В целом капитуляция Марселю нравилась, несмотря на ранний час. Бордоны так старались… За ночь на полпути к городу вырос навес от солнца, куда притащили столы, стулья и даже ковры. К оговоренному часу все было готово, о чем и доложил хмурый, но очень вежливый мужчина с бляхой на груди. На бляхе был выбит дельфин, Валме вспомнил Котика и решил заказать для него такую же, но с силуэтом Эвро. Не подозревающий о планах виконта бляхоносец испросил подтверждения времени начала переговоров и удалился. Виконт, исполняя особое, хоть и не порученное ему поручение, лично проводил бордона до садовых ворот и вернулся на террасу. Он был собой недоволен: письмо Франческе все еще существовало лишь в воображении. С посланием Елене было проще: Марсель честно описал взятие равелина и свои похождения, включая пение, от коего маэстро Гроссфихтенбаума хватил бы удар, а потом, увлекшись, изобразил рондель о любви. Стихи сплошь состояли из зарифмованных вздохов будущей супруги фельпского наследника. Два разбитых сердца в одном палаццо – это будет очень мило, то есть, простите, очень печально…

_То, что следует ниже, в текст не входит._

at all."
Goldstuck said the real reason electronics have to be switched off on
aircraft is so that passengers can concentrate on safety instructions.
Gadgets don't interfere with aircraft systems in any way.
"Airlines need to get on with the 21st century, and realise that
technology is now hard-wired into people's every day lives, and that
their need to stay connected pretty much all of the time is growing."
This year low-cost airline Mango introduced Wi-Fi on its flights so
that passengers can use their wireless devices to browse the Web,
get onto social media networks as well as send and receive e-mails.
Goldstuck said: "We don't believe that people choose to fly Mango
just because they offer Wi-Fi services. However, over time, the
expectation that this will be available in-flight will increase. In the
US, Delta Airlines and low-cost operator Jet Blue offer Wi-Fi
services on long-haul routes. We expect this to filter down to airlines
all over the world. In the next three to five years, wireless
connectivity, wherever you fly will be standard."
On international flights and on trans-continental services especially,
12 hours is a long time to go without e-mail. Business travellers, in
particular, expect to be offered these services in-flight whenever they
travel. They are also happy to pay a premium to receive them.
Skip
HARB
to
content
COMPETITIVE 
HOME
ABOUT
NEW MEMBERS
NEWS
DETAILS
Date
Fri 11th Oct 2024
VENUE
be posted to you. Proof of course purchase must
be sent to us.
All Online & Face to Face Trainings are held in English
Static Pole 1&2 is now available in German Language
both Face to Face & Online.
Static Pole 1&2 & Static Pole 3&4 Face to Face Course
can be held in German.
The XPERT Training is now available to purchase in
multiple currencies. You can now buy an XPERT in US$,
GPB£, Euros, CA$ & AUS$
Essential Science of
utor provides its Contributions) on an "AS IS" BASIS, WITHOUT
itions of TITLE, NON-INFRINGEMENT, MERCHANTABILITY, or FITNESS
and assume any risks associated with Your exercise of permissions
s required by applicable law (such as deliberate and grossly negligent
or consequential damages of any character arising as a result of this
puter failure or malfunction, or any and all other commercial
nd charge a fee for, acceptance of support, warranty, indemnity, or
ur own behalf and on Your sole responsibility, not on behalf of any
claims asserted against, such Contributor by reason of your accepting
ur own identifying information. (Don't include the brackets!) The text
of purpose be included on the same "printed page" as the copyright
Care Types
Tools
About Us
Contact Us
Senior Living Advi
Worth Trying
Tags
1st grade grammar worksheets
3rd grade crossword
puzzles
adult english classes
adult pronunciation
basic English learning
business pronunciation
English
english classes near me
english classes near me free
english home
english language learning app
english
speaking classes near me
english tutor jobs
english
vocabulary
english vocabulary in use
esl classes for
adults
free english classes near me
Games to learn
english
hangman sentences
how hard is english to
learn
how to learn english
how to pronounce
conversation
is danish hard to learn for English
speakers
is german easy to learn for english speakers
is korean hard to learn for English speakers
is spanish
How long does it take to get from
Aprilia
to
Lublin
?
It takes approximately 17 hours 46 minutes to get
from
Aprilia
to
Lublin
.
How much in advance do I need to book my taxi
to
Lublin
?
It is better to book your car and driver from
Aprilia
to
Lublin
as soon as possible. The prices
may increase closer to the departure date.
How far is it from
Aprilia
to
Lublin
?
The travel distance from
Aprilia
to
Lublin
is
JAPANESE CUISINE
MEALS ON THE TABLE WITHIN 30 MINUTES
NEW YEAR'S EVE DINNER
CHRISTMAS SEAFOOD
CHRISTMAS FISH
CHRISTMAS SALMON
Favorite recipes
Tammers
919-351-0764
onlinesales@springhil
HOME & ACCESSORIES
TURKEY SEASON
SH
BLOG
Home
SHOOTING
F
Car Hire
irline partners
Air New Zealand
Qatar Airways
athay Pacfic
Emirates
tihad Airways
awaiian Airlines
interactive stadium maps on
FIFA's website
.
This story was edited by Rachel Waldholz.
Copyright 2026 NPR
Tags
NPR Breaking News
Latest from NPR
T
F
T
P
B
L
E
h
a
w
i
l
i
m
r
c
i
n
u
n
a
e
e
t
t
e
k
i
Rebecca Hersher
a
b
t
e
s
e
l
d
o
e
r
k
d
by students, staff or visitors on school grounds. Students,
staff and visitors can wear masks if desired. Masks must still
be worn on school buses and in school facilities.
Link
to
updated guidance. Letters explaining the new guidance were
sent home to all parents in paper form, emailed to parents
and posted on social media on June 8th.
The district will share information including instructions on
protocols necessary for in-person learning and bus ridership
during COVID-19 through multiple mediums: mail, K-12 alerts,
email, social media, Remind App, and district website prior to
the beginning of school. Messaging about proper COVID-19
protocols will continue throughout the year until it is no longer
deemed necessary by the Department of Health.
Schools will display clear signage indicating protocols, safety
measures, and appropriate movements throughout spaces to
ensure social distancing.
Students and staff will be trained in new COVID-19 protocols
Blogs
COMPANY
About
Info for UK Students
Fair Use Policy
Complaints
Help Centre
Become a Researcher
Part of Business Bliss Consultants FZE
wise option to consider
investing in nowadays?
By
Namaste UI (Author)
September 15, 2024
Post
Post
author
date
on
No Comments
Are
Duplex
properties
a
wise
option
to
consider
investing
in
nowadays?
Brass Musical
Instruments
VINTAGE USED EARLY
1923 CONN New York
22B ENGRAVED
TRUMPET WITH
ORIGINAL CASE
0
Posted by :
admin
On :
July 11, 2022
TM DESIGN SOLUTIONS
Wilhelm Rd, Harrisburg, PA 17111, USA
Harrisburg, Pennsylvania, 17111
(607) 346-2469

– Виконт! – Адмирал Джильди явился при полном параде, и на нем тоже была бляха! С птице-рыбо-еще-не-Юлией. Марсель торопливо вскочил. Герцог запротестовал, но совершенно неискренне. Ему нравилось если не править, то царствовать. Валме сказал какую-то глупость про победу, и тут союзники и соратники пошли косяком. Ургот в коричневой мантии, алаты в алых с золотом доломанах, Заль в шляпе, Герард с видом то ли новобрачного, то ли только что научившегося подавать лапу пса… Рокэ с Савиньяком явились последними. Вместе они выглядели еще шикарней, чем по отдельности, причем на челе Эмиля отчетливо проступали следы той самой думы, что некогда омрачила гривастое окно грез урготской ласточки. Марсель, вспомнив посольское прошлое, изящно поклонился и пристроился к Алве. Тот не заметил, следовательно, одобрил.

– Мой маршал! – Герард в своем мундирчике был ужасно мил. – Бордоны вышли из ворот пять минут назад.

– Идемте, господа. – Рокэ поискал глазами Джильди. – Герцог, поскольку его величество Фома отсутствует, процессию следует возглавить нам с вами.

– Но…

– Вы – пострадавшая сторона, – напомнил Алва. – И к тому же никто из нас не получит большего удовольствия. Для нас это политика, для вас – возврат долга со всеми процентами.

– Благодарю! – Нет, лицемерие все же не адмиральская наука!

Савиньяк пошел рядом с графом Марту, изящно заговорив о погоде. Марсель подмигнул Герарду и поправил воротник. Волосы он решил не распускать. Будь они в какой-нибудь столице, это могло бы стать модным, но на войне моду не сделаешь.

Золотистый навес приближался. Бордоны уже торчали на ковре. Четверо дожей в складчатых одеяниях разных цветов – от почти белого до почти черного. Выглядело это недурно, уж всяко лучше рукавастого гимнетского безобразия. Вместе с дожами явилось с полдюжины адмиралов и генералов и стайка бордонских дев – для красоты. Валме не успел должным образом оценить облаченную в целомудренное белое платье Софию, как из-за дожеских спин с восторженным поскуливанием выкатилось нечто в венке из розовых роз и принялось рассыпать цветочные лепестки, норовя подобраться поближе к Алве. Марсель узнал Клелию.